The man sentenced to life in prison for the 2017 stabbing of Army 2nd Lt. Richard Collins III on the campus of University of Maryland in College Park will stay in prison.

Sean Urbanski’s first-degree murder conviction was upheld by Maryland’s Court of Special Appeals, in an opinion issued Wednesday.



Urbanski, a former University of Maryland student, was sentenced to life in prison last year after he was found guilty of stabbing Collins who was visiting friends in College Park, days before Collins was set to graduate from Bowie State University in 2017.

Urbanski, 26, was initially also charged with a state hate crime. However, Prince George’s County Circuit Court Judge Lawrence Hill threw out the hate count, ruling prosecutors had failed to show Urbanski, who is white, stabbed Collins specifically because Collins was Black.
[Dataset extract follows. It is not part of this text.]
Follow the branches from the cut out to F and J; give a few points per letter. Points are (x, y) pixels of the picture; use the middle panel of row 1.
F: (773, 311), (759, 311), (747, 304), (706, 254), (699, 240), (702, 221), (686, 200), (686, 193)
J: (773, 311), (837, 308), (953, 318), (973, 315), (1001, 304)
In its appeal to Maryland’s second-highest court, Urbanski’s attorneys argued the trial judge should not have allowed jurors to consider racist memes and ties to a white nationalist Facebook group found on Urbanski’s phone, because there was no connection between the racially offensive material on the phone and the murder.

However, the appeals panel ruled the trial judge appropriately allowed jurors to consider the material found on Urbanski’s phone.

“The memes were not just racially offensive. In addition to being racist, the memes encouraged and promoted violence against Black people,” wrote the justices. “Memes depicting violence against Black people constituted relevant evidence that was probative of [Urbanski’s] intent to violently harm Lt. Collins.”

In March 2020, the Maryland General Assembly passed the 2nd Lieutenant Richard Collins III Law, strengthening Maryland’s existing hate crime statutes.